==== Exercise data ====

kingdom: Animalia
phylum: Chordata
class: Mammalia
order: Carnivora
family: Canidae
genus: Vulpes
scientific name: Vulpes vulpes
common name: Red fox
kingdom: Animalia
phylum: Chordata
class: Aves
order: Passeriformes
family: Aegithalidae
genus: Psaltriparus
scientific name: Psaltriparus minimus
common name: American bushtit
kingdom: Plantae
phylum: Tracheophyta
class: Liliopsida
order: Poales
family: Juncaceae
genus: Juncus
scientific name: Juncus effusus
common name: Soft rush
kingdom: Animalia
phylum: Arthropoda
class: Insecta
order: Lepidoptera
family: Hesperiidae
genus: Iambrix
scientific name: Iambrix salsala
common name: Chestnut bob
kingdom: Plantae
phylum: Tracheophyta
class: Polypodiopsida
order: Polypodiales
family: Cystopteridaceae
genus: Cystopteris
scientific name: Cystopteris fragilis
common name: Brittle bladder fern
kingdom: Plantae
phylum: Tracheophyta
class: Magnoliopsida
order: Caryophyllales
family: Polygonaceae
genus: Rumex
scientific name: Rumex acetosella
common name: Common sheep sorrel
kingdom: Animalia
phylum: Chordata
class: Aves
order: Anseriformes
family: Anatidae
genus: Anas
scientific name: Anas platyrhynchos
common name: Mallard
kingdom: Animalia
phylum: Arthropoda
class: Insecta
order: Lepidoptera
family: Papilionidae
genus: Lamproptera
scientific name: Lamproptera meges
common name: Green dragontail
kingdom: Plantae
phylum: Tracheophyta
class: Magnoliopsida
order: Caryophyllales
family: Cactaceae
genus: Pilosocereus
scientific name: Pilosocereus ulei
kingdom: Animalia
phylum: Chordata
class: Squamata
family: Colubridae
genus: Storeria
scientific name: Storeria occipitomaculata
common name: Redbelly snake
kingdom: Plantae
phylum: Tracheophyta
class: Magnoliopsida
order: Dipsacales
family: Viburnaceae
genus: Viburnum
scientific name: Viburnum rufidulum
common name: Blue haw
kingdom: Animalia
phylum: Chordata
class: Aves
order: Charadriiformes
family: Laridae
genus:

====

Stated task —
Recast all of the lines above as a numbered list, omitting any blank lines.

Solution for this exercise —
1. kingdom: Animalia
2. phylum: Chordata
3. class: Mammalia
4. order: Carnivora
5. family: Canidae
6. genus: Vulpes
7. scientific name: Vulpes vulpes
8. common name: Red fox
9. kingdom: Animalia
10. phylum: Chordata
11. class: Aves
12. order: Passeriformes
13. family: Aegithalidae
14. genus: Psaltriparus
15. scientific name: Psaltriparus minimus
16. common name: American bushtit
17. kingdom: Plantae
18. phylum: Tracheophyta
19. class: Liliopsida
20. order: Poales
21. family: Juncaceae
22. genus: Juncus
23. scientific name: Juncus effusus
24. common name: Soft rush
25. kingdom: Animalia
26. phylum: Arthropoda
27. class: Insecta
28. order: Lepidoptera
29. family: Hesperiidae
30. genus: Iambrix
31. scientific name: Iambrix salsala
32. common name: Chestnut bob
33. kingdom: Plantae
34. phylum: Tracheophyta
35. class: Polypodiopsida
36. order: Polypodiales
37. family: Cystopteridaceae
38. genus: Cystopteris
39. scientific name: Cystopteris fragilis
40. common name: Brittle bladder fern
41. kingdom: Plantae
42. phylum: Tracheophyta
43. class: Magnoliopsida
44. order: Caryophyllales
45. family: Polygonaceae
46. genus: Rumex
47. scientific name: Rumex acetosella
48. common name: Common sheep sorrel
49. kingdom: Animalia
50. phylum: Chordata
51. class: Aves
52. order: Anseriformes
53. family: Anatidae
54. genus: Anas
55. scientific name: Anas platyrhynchos
56. common name: Mallard
57. kingdom: Animalia
58. phylum: Arthropoda
59. class: Insecta
60. order: Lepidoptera
61. family: Papilionidae
62. genus: Lamproptera
63. scientific name: Lamproptera meges
64. common name: Green dragontail
65. kingdom: Plantae
66. phylum: Tracheophyta
67. class: Magnoliopsida
68. order: Caryophyllales
69. family: Cactaceae
70. genus: Pilosocereus
71. scientific name: Pilosocereus ulei
72. kingdom: Animalia
73. phylum: Chordata
74. class: Squamata
75. family: Colubridae
76. genus: Storeria
77. scientific name: Storeria occipitomaculata
78. common name: Redbelly snake
79. kingdom: Plantae
80. phylum: Tracheophyta
81. class: Magnoliopsida
82. order: Dipsacales
83. family: Viburnaceae
84. genus: Viburnum
85. scientific name: Viburnum rufidulum
86. common name: Blue haw
87. kingdom: Animalia
88. phylum: Chordata
89. class: Aves
90. order: Charadriiformes
91. family: Laridae
92. genus:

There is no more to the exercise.